Source document —
########
10 Tips on How to Get Going on a Task

053121 10 Tips on How to Get Going on a Task

How to get going on a task. If you are always doing things at the last minute, you are not alone. Many people have trouble getting motivated to start tasks. Large or small, homework, chores, or job responsibilities – getting started on all these can stress you out.

To help you with options to move forward, here are 10 tips to get you going.

  1. Evaluate whether the task is something you really value. Maybe it’s something that someone else asked of you and may not important to you.
  2. Imagine yourself doing and completing the task. Seeing the outcome may motivate you.
  3. Chunking. It means to break down your task into smaller, more doable pieces. It won’t seem so overwhelming then.
  4. Make action items. In addition, make a list of the tasks you want to accomplish and use verbs at the beginning of each item.
  5. Get it in your planner. Prioritize each task on your calendar and schedule enough time to do it, you are more likely to succeed.
  6. Use post-it notes to remind yourself of the tasks to complete. A little reminder never hurt.
########
Task requirements —
[A] Answer these about the tips on getting started with a task:
(i) What does chunking mean?
(ii) What should each item on your list of tasks begin with?
(iii) What should you use to remind yourself of the tasks to complete?
[B] Repeat the passage in the tips on getting started with a task from "2. Imagine yourself" up to and including "of each item.".
[C] Pick up the list of tips on getting started with a task after its last tip and continue it.

Recorded data
########
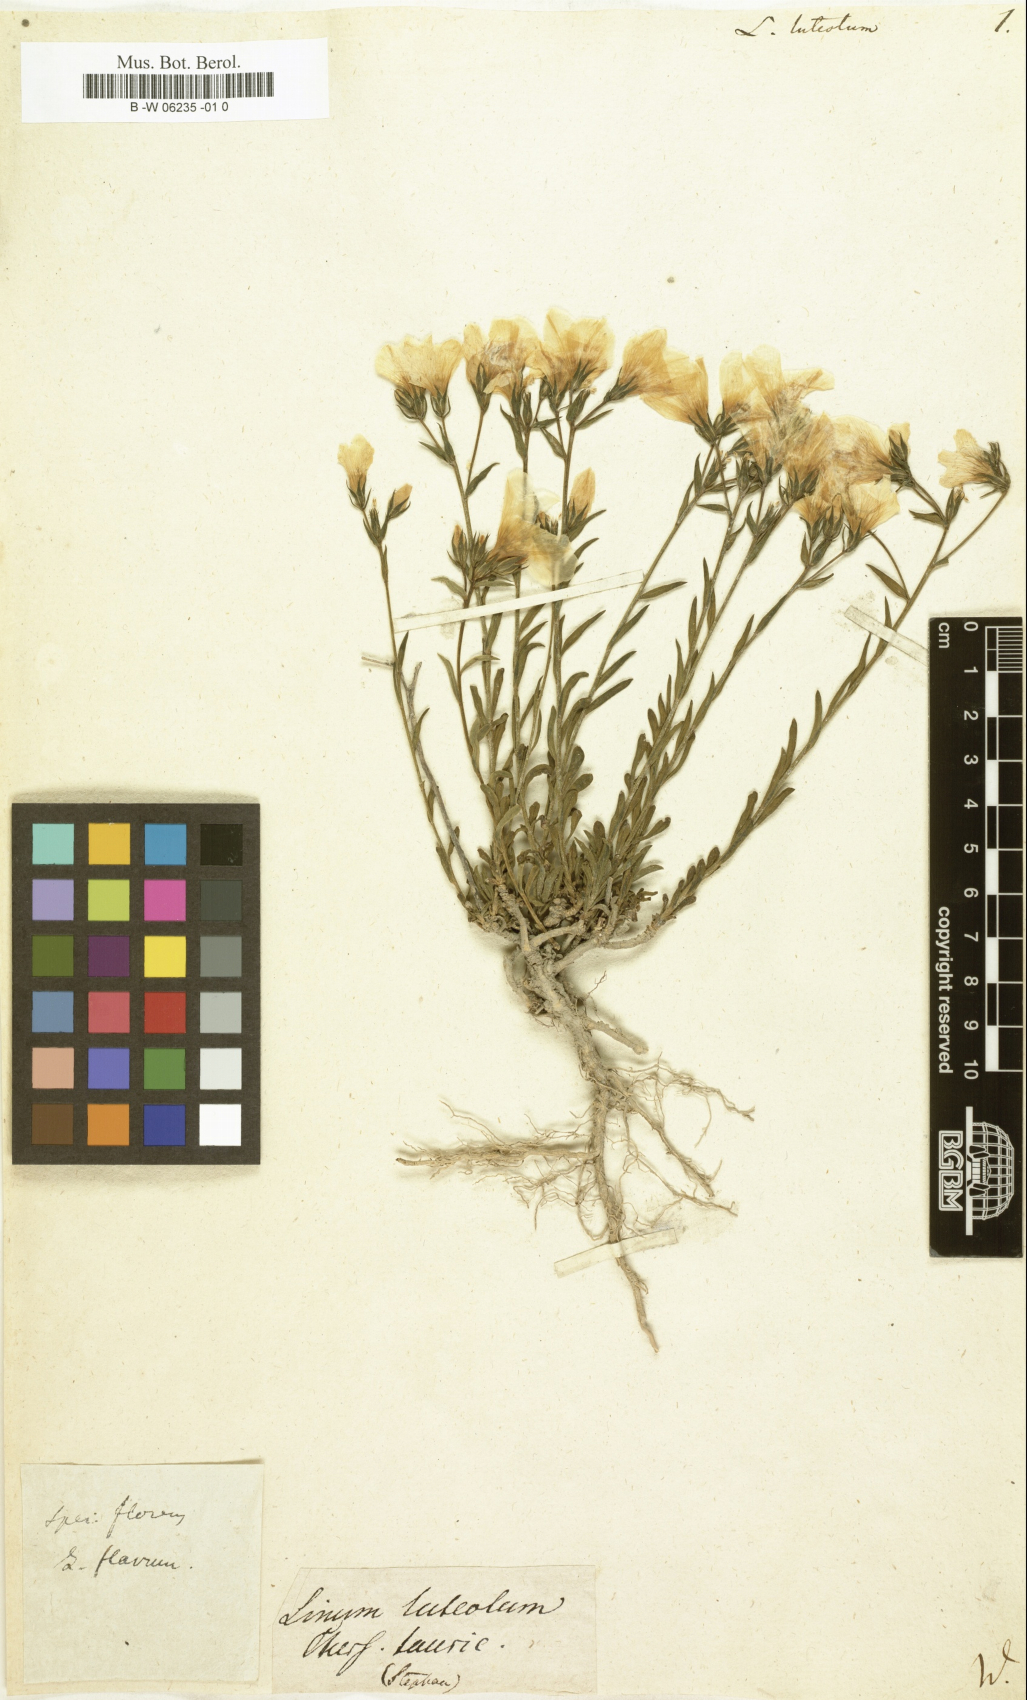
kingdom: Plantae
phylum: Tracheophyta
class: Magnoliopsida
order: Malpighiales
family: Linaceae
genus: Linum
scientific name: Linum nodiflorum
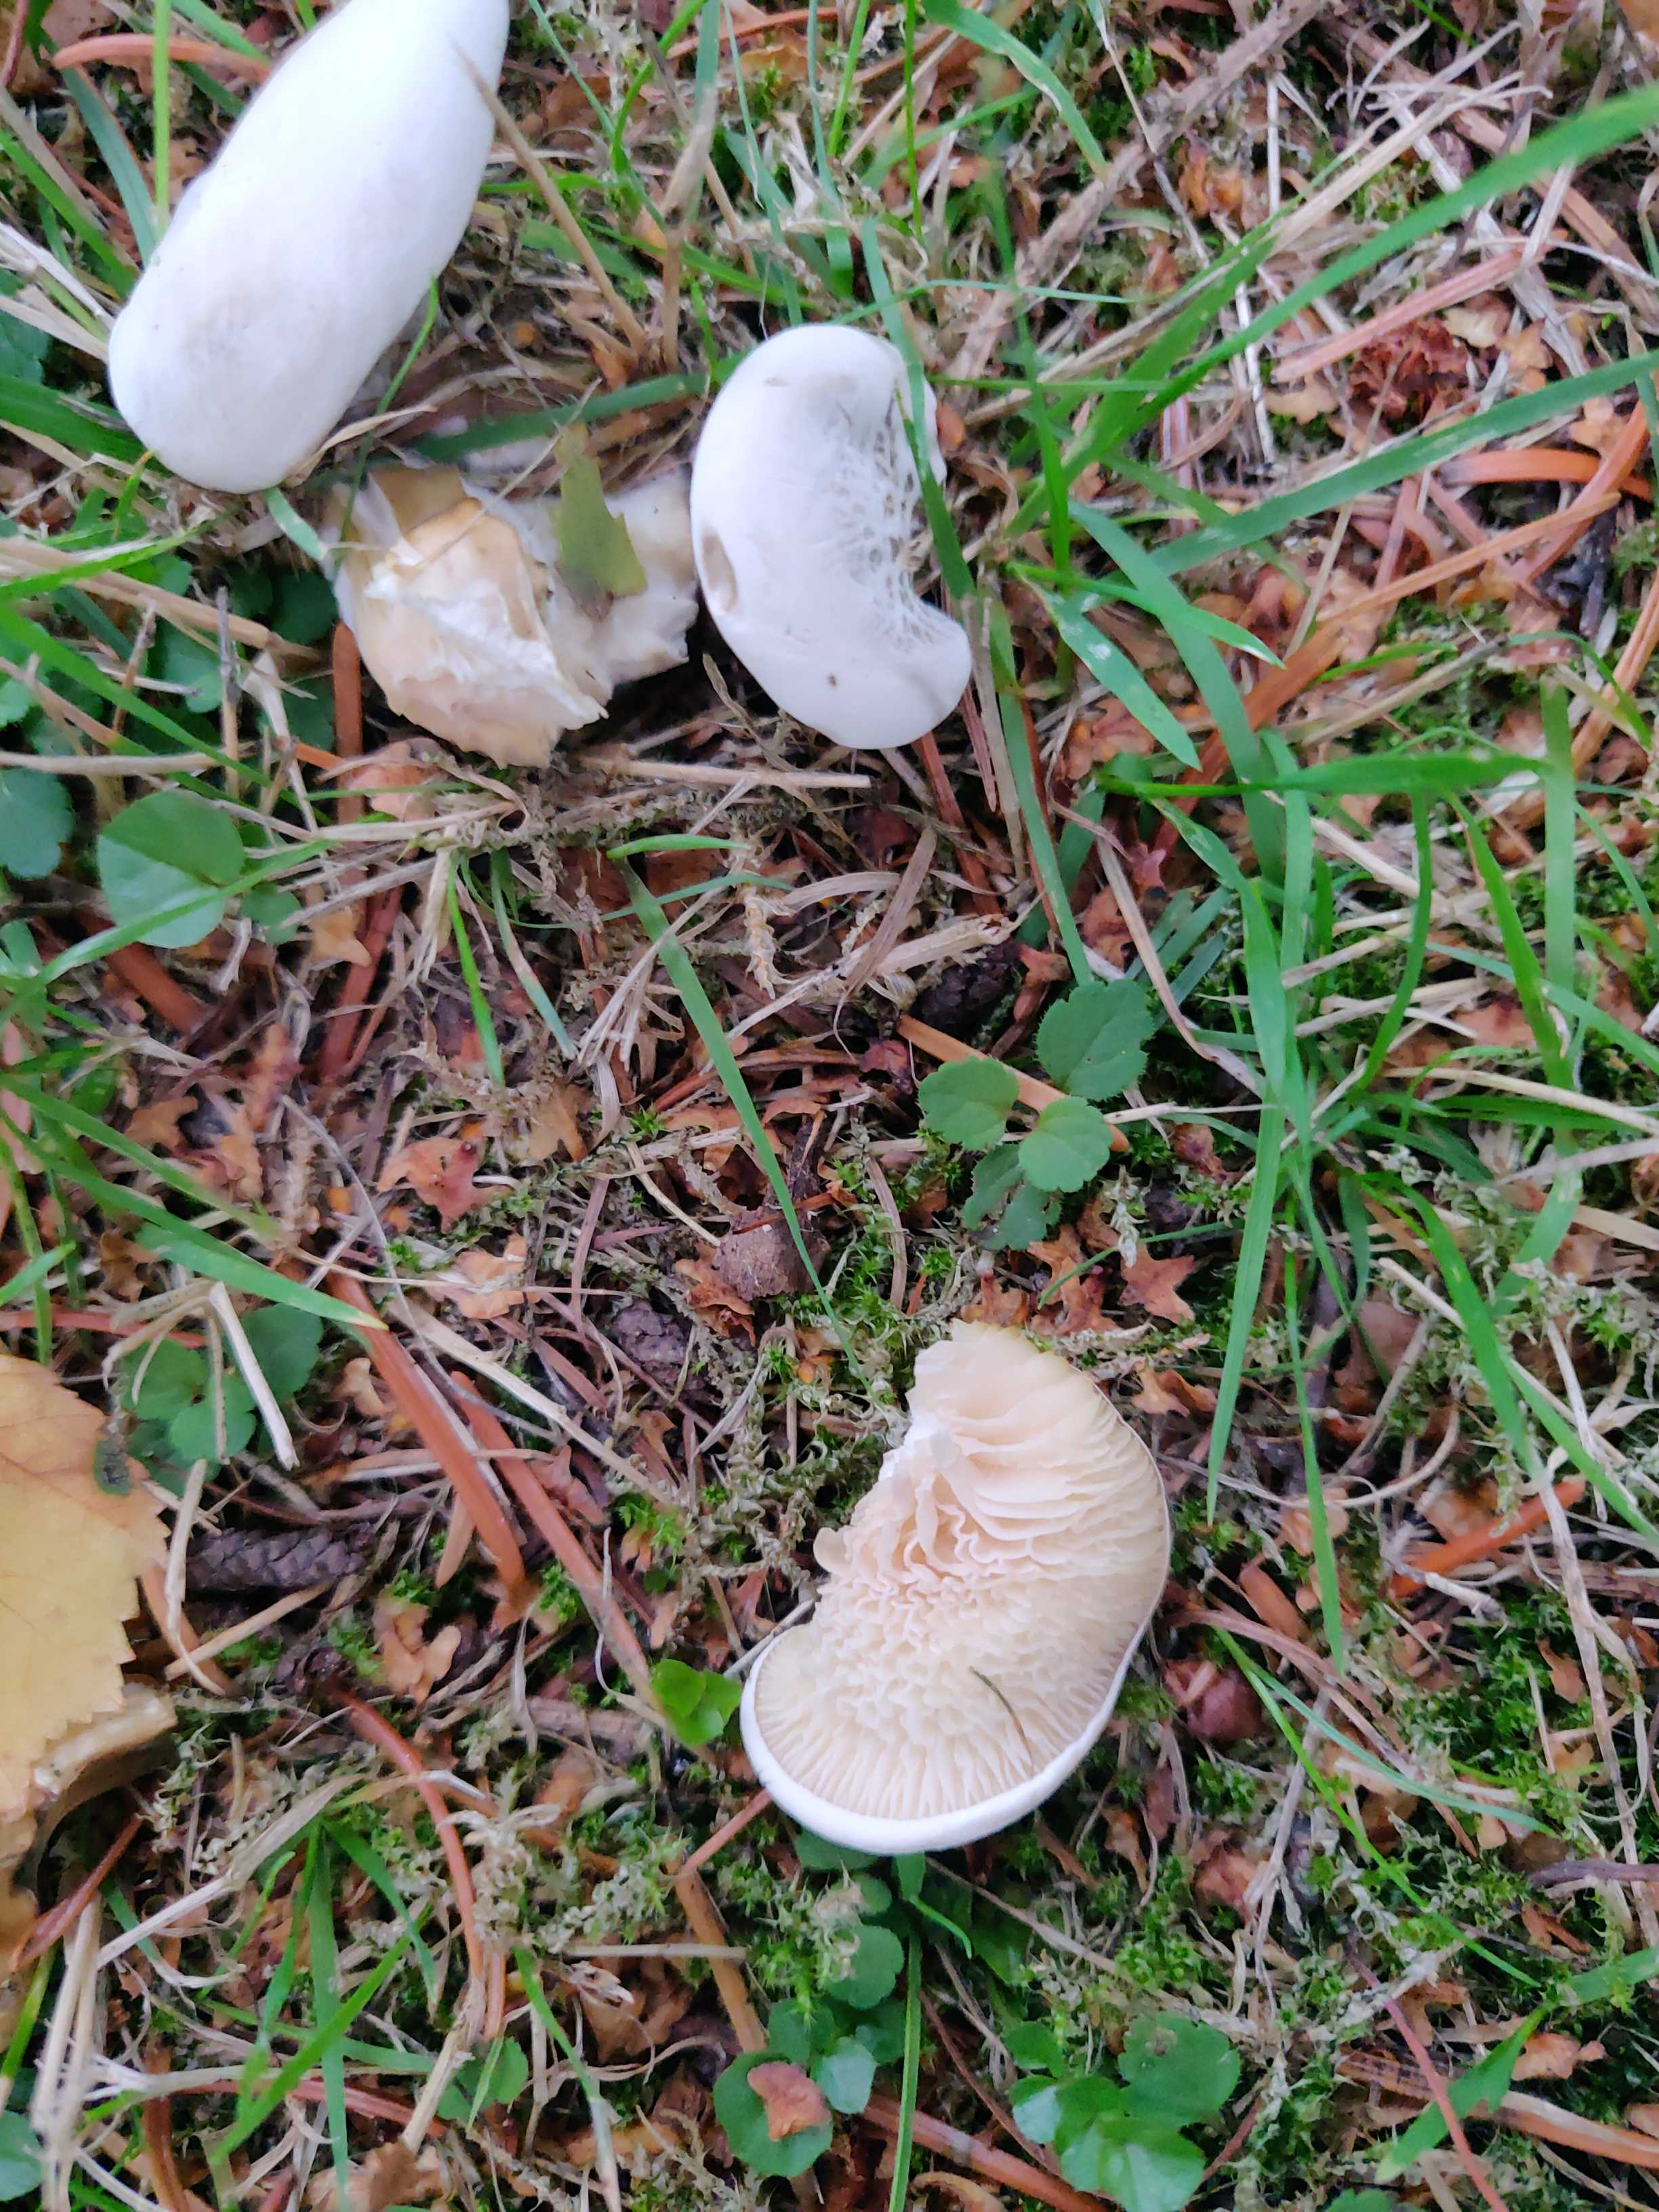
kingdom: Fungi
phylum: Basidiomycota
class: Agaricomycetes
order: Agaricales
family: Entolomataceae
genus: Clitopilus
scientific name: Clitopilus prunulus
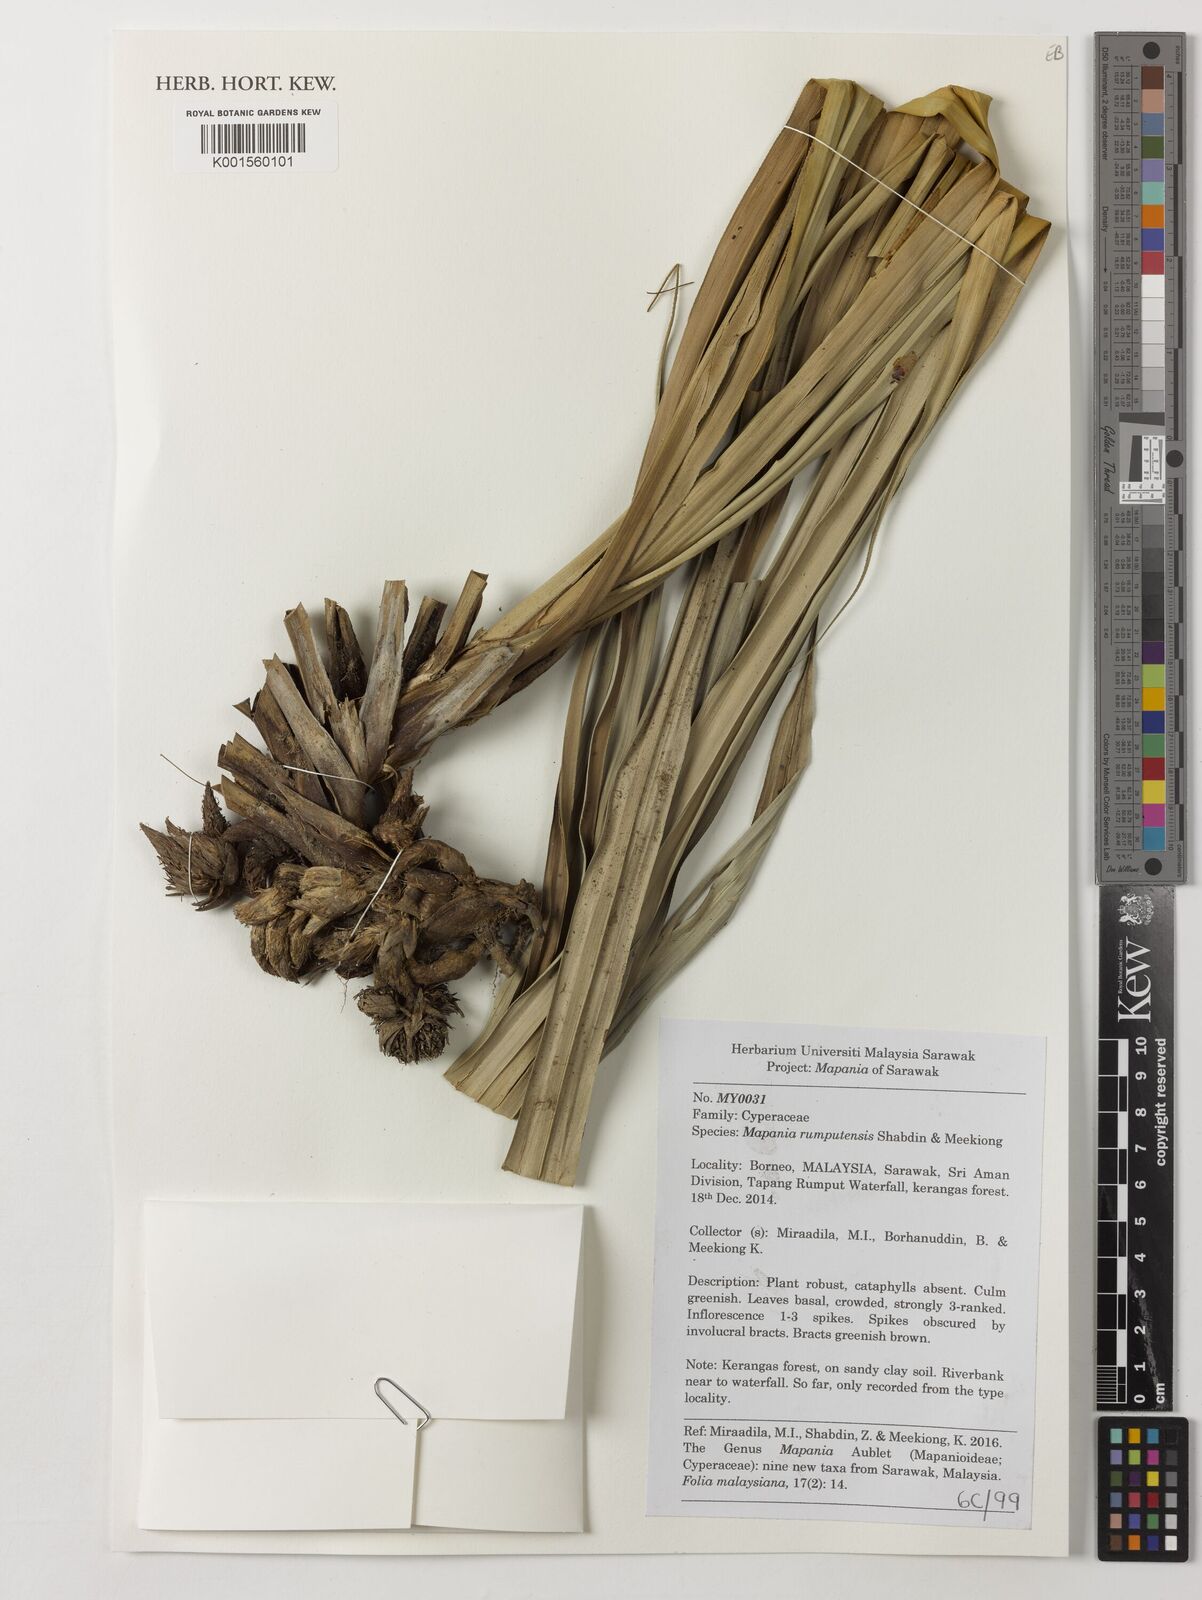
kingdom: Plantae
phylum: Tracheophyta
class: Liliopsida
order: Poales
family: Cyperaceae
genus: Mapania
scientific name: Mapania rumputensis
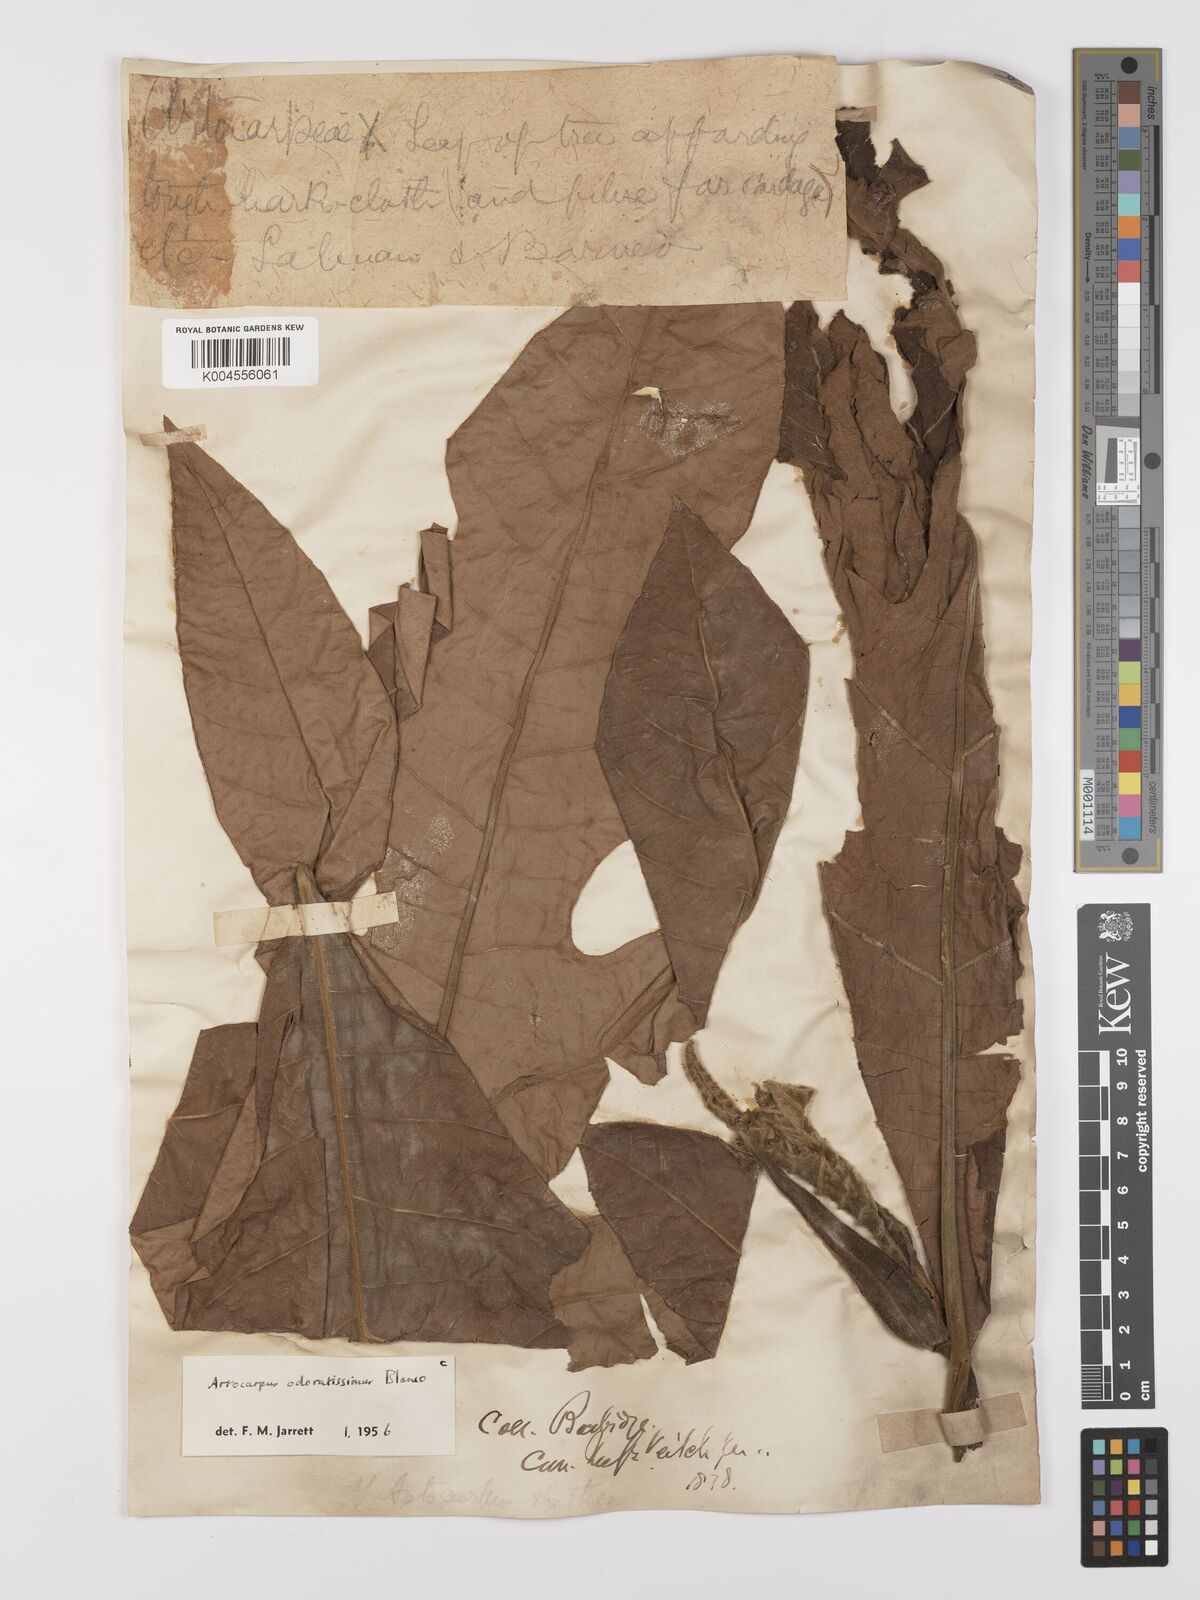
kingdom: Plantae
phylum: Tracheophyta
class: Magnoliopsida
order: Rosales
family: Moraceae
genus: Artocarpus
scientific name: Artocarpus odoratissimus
########
Responses in order —
[A]
(i) Breaking down your task into smaller, more doable pieces.
(ii) Verbs.
(iii) Post-it notes.

[B]
2. Imagine yourself doing and completing the task. Seeing the outcome may motivate you.
  3. Chunking. It means to break down your task into smaller, more doable pieces. It won’t seem so overwhelming then.
  4. Make action items. In addition, make a list of the tasks you want to accomplish and use verbs at the beginning of each item.

[C]
  7. Be accountable to someone else. For instance, reporting to someone who will support your work and not criticize your efforts will be a great motivator.
  8. Look at what is getting in your way. If you have tried everything and still struggle, examine if outside (or inside) forces are getting in your way.
  9. Get help. Working with a friend will motivate you to move forward. Making any activity more social can add to the experience.
  10. Finally, plan a reward at the completion of a task. Make it small, but fun.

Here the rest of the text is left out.